# Task to complete:
Please retype all the records below exactly as they read.

[Stored data entries]
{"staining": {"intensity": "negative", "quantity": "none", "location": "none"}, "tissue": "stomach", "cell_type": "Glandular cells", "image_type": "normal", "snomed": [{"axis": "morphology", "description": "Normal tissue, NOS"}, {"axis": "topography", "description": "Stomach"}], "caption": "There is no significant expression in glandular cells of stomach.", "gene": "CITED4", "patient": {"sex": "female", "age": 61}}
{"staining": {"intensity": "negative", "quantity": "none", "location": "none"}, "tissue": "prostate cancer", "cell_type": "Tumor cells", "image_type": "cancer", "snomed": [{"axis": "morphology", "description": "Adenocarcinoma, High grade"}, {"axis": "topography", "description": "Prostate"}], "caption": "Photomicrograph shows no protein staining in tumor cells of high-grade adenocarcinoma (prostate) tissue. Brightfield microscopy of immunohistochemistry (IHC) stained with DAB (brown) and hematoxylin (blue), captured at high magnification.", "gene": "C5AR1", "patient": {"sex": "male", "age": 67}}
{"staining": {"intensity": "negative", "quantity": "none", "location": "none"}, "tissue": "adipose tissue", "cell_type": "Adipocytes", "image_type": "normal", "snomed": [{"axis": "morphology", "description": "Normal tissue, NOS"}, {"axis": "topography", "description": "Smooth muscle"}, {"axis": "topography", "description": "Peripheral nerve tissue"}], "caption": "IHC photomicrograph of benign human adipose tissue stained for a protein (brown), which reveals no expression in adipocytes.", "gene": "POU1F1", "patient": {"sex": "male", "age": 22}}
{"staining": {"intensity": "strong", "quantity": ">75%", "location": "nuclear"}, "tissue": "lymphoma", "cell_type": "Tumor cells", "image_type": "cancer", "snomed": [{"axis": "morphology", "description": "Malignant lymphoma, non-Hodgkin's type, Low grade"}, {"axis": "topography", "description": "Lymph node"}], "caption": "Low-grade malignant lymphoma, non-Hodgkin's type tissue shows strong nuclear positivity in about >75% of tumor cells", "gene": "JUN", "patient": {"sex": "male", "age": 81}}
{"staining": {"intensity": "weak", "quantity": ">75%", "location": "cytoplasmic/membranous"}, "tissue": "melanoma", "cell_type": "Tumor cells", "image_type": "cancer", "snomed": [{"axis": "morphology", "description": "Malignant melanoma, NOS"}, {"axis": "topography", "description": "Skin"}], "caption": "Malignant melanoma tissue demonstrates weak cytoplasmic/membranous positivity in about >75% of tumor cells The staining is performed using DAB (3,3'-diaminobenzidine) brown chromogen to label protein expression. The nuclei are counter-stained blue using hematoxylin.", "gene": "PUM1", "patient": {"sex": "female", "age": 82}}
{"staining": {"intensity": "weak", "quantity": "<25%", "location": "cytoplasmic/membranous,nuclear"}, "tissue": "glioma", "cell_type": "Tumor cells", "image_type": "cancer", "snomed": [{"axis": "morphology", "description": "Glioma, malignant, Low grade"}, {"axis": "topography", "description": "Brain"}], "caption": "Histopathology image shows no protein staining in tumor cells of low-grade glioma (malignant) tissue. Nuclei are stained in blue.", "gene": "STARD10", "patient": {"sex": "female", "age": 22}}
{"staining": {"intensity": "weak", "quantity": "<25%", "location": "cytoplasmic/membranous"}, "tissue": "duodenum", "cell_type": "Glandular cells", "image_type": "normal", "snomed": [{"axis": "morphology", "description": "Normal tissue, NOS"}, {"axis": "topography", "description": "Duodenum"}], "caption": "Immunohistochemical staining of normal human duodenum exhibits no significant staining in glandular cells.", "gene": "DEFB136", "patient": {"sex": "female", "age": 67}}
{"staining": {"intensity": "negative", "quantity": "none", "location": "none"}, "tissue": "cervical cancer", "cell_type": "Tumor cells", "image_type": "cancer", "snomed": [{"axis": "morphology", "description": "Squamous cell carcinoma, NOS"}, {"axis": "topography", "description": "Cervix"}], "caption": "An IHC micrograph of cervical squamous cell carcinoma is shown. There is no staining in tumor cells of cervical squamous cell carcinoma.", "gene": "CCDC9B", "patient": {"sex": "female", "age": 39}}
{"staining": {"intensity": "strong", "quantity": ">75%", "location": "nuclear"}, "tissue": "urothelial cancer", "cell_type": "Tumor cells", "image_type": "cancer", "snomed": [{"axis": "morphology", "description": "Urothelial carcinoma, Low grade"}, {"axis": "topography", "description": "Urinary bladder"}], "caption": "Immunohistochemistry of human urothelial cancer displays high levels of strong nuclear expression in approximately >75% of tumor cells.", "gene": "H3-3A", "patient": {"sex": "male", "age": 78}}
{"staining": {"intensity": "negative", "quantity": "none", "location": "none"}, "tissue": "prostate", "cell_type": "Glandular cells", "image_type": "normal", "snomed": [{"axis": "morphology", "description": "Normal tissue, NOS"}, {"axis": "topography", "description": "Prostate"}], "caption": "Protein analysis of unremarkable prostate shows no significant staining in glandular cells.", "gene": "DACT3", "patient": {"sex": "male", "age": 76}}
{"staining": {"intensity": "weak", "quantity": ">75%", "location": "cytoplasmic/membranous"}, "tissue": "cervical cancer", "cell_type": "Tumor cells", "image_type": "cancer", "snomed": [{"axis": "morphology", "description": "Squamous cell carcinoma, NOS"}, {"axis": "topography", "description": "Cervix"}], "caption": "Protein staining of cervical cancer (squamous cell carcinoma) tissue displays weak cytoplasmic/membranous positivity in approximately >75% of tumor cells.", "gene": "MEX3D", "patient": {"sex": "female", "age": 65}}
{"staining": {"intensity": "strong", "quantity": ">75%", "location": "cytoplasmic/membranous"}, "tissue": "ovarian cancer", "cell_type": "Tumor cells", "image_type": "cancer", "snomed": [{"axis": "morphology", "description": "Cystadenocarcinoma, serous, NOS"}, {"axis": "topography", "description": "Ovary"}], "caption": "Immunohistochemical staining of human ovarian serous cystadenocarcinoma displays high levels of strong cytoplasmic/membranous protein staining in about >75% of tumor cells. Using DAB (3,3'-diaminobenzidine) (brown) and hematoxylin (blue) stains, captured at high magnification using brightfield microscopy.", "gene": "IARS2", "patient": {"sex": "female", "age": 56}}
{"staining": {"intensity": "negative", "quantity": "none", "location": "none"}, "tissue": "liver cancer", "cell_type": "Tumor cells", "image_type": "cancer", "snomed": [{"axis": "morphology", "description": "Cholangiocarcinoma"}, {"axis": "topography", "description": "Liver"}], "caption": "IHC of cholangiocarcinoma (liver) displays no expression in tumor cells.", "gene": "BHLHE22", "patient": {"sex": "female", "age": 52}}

# Your solution:
{"staining": {"intensity": "negative", "quantity": "none", "location": "none"}, "tissue": "stomach", "cell_type": "Glandular cells", "image_type": "normal", "snomed": [{"axis": "morphology", "description": "Normal tissue, NOS"}, {"axis": "topography", "description": "Stomach"}], "caption": "There is no significant expression in glandular cells of stomach.", "gene": "CITED4", "patient": {"sex": "female", "age": 61}}
{"staining": {"intensity": "negative", "quantity": "none", "location": "none"}, "tissue": "prostate cancer", "cell_type": "Tumor cells", "image_type": "cancer", "snomed": [{"axis": "morphology", "description": "Adenocarcinoma, High grade"}, {"axis": "topography", "description": "Prostate"}], "caption": "Photomicrograph shows no protein staining in tumor cells of high-grade adenocarcinoma (prostate) tissue. Brightfield microscopy of immunohistochemistry (IHC) stained with DAB (brown) and hematoxylin (blue), captured at high magnification.", "gene": "C5AR1", "patient": {"sex": "male", "age": 67}}
{"staining": {"intensity": "negative", "quantity": "none", "location": "none"}, "tissue": "adipose tissue", "cell_type": "Adipocytes", "image_type": "normal", "snomed": [{"axis": "morphology", "description": "Normal tissue, NOS"}, {"axis": "topography", "description": "Smooth muscle"}, {"axis": "topography", "description": "Peripheral nerve tissue"}], "caption": "IHC photomicrograph of benign human adipose tissue stained for a protein (brown), which reveals no expression in adipocytes.", "gene": "POU1F1", "patient": {"sex": "male", "age": 22}}
{"staining": {"intensity": "strong", "quantity": ">75%", "location": "nuclear"}, "tissue": "lymphoma", "cell_type": "Tumor cells", "image_type": "cancer", "snomed": [{"axis": "morphology", "description": "Malignant lymphoma, non-Hodgkin's type, Low grade"}, {"axis": "topography", "description": "Lymph node"}], "caption": "Low-grade malignant lymphoma, non-Hodgkin's type tissue shows strong nuclear positivity in about >75% of tumor cells", "gene": "JUN", "patient": {"sex": "male", "age": 81}}
{"staining": {"intensity": "weak", "quantity": ">75%", "location": "cytoplasmic/membranous"}, "tissue": "melanoma", "cell_type": "Tumor cells", "image_type": "cancer", "snomed": [{"axis": "morphology", "description": "Malignant melanoma, NOS"}, {"axis": "topography", "description": "Skin"}], "caption": "Malignant melanoma tissue demonstrates weak cytoplasmic/membranous positivity in about >75% of tumor cells The staining is performed using DAB (3,3'-diaminobenzidine) brown chromogen to label protein expression. The nuclei are counter-stained blue using hematoxylin.", "gene": "PUM1", "patient": {"sex": "female", "age": 82}}
{"staining": {"intensity": "weak", "quantity": "<25%", "location": "cytoplasmic/membranous,nuclear"}, "tissue": "glioma", "cell_type": "Tumor cells", "image_type": "cancer", "snomed": [{"axis": "morphology", "description": "Glioma, malignant, Low grade"}, {"axis": "topography", "description": "Brain"}], "caption": "Histopathology image shows no protein staining in tumor cells of low-grade glioma (malignant) tissue. Nuclei are stained in blue.", "gene": "STARD10", "patient": {"sex": "female", "age": 22}}
{"staining": {"intensity": "weak", "quantity": "<25%", "location": "cytoplasmic/membranous"}, "tissue": "duodenum", "cell_type": "Glandular cells", "image_type": "normal", "snomed": [{"axis": "morphology", "description": "Normal tissue, NOS"}, {"axis": "topography", "description": "Duodenum"}], "caption": "Immunohistochemical staining of normal human duodenum exhibits no significant staining in glandular cells.", "gene": "DEFB136", "patient": {"sex": "female", "age": 67}}
{"staining": {"intensity": "negative", "quantity": "none", "location": "none"}, "tissue": "cervical cancer", "cell_type": "Tumor cells", "image_type": "cancer", "snomed": [{"axis": "morphology", "description": "Squamous cell carcinoma, NOS"}, {"axis": "topography", "description": "Cervix"}], "caption": "An IHC micrograph of cervical squamous cell carcinoma is shown. There is no staining in tumor cells of cervical squamous cell carcinoma.", "gene": "CCDC9B", "patient": {"sex": "female", "age": 39}}
{"staining": {"intensity": "strong", "quantity": ">75%", "location": "nuclear"}, "tissue": "urothelial cancer", "cell_type": "Tumor cells", "image_type": "cancer", "snomed": [{"axis": "morphology", "description": "Urothelial carcinoma, Low grade"}, {"axis": "topography", "description": "Urinary bladder"}], "caption": "Immunohistochemistry of human urothelial cancer displays high levels of strong nuclear expression in approximately >75% of tumor cells.", "gene": "H3-3A", "patient": {"sex": "male", "age": 78}}
{"staining": {"intensity": "negative", "quantity": "none", "location": "none"}, "tissue": "prostate", "cell_type": "Glandular cells", "image_type": "normal", "snomed": [{"axis": "morphology", "description": "Normal tissue, NOS"}, {"axis": "topography", "description": "Prostate"}], "caption": "Protein analysis of unremarkable prostate shows no significant staining in glandular cells.", "gene": "DACT3", "patient": {"sex": "male", "age": 76}}
{"staining": {"intensity": "weak", "quantity": ">75%", "location": "cytoplasmic/membranous"}, "tissue": "cervical cancer", "cell_type": "Tumor cells", "image_type": "cancer", "snomed": [{"axis": "morphology", "description": "Squamous cell carcinoma, NOS"}, {"axis": "topography", "description": "Cervix"}], "caption": "Protein staining of cervical cancer (squamous cell carcinoma) tissue displays weak cytoplasmic/membranous positivity in approximately >75% of tumor cells.", "gene": "MEX3D", "patient": {"sex": "female", "age": 65}}
{"staining": {"intensity": "strong", "quantity": ">75%", "location": "cytoplasmic/membranous"}, "tissue": "ovarian cancer", "cell_type": "Tumor cells", "image_type": "cancer", "snomed": [{"axis": "morphology", "description": "Cystadenocarcinoma, serous, NOS"}, {"axis": "topography", "description": "Ovary"}], "caption": "Immunohistochemical staining of human ovarian serous cystadenocarcinoma displays high levels of strong cytoplasmic/membranous protein staining in about >75% of tumor cells. Using DAB (3,3'-diaminobenzidine) (brown) and hematoxylin (blue) stains, captured at high magnification using brightfield microscopy.", "gene": "IARS2", "patient": {"sex": "female", "age": 56}}
{"staining": {"intensity": "negative", "quantity": "none", "location": "none"}, "tissue": "liver cancer", "cell_type": "Tumor cells", "image_type": "cancer", "snomed": [{"axis": "morphology", "description": "Cholangiocarcinoma"}, {"axis": "topography", "description": "Liver"}], "caption": "IHC of cholangiocarcinoma (liver) displays no expression in tumor cells.", "gene": "BHLHE22", "patient": {"sex": "female", "age": 52}}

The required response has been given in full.